- **TEXT SHOWN**:
:::

From: Mike Kravetz <mike.kravetz@oracle.com>
To: Baolin Wang <baolin.wang@linux.alibaba.com>
Cc: David Hildenbrand <david@redhat.com>,
akpm@linux-foundation.org, songmuchun@bytedance.com,
linux-mm@kvack.org, linux-kernel@vger.kernel.org
Subject: Re: [PATCH v2 1/5] mm/hugetlb: fix races when looking up a CONT-PTE size hugetlb page
Date: Thu, 25 Aug 2022 11:30:19 -0700 [thread overview]
Message-ID: <Ywe/u6c0yPMuEcR7@monkey> (raw)
In-Reply-To: <f3ee3581-5d0b-f564-7016-783a0d91fea2@linux.alibaba.com>
On 08/25/22 09:43, Baolin Wang wrote:
>
>
> On 8/25/2022 7:34 AM, Mike Kravetz wrote:
> > On 08/24/22 17:41, Baolin Wang wrote:
> > >
> > >
> > > On 8/24/2022 3:31 PM, David Hildenbrand wrote:
> > > > > > > >
> > > > > > > > IMHO, these follow_huge_xxx() functions are arch-specified at first and
> > > > > > > > were moved into the common hugetlb.c by commit 9e5fc74c3025 ("mm:
> > > > > > > > hugetlb: Copy general hugetlb code from x86 to mm"), and now there are
> > > > > > > > still some arch-specified follow_huge_xxx() definition, for example:
> > > > > > > > ia64: follow_huge_addr
> > > > > > > > powerpc: follow_huge_pd
> > > > > > > > s390: follow_huge_pud
> > > > > > > >
> > > > > > > > What I mean is that follow_hugetlb_page() is a common and
> > > > > > > > not-arch-specified function, is it suitable to change it to be
> > > > > > > > arch-specified?

:::

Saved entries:
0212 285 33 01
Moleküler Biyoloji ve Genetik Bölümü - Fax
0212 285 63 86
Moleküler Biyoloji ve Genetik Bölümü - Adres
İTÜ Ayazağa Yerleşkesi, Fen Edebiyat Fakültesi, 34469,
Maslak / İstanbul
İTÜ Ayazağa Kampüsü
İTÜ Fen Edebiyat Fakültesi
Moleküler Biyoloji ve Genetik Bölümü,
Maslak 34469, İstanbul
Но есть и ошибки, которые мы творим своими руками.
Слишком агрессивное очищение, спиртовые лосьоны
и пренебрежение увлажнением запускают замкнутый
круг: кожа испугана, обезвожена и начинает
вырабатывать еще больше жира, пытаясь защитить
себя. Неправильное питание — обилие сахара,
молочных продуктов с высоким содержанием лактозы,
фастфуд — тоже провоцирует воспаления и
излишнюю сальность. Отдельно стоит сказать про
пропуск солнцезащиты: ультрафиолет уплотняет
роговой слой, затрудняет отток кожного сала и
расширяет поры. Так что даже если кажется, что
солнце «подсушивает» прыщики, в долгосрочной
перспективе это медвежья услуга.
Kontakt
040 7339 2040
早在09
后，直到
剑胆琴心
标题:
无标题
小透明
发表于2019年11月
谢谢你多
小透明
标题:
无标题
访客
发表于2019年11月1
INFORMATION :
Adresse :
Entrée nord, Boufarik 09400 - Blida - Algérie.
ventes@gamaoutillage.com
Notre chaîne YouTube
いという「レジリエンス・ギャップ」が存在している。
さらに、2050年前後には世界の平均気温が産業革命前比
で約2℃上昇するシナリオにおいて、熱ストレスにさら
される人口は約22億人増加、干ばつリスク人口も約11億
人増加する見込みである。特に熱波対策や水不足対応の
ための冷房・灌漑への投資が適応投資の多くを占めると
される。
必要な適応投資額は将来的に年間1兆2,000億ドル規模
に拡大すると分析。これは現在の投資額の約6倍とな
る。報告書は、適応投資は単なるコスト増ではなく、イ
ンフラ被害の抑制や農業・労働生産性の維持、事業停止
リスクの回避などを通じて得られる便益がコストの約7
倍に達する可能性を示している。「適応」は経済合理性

:::

Repeat, word for word, everything in the hugetlb message from "From: Mike Kravetz" down to "Message-ID: <Ywe/u6c0yPMuEcR7@monkey> (raw)". These items stand apart from the hugetlb message.

- **RESPONSE AREA**:
From: Mike Kravetz <mike.kravetz@oracle.com>
To: Baolin Wang <baolin.wang@linux.alibaba.com>
Cc: David Hildenbrand <david@redhat.com>,
akpm@linux-foundation.org, songmuchun@bytedance.com,
linux-mm@kvack.org, linux-kernel@vger.kernel.org
Subject: Re: [PATCH v2 1/5] mm/hugetlb: fix races when looking up a CONT-PTE size hugetlb page
Date: Thu, 25 Aug 2022 11:30:19 -0700 [thread overview]
Message-ID: <Ywe/u6c0yPMuEcR7@monkey> (raw)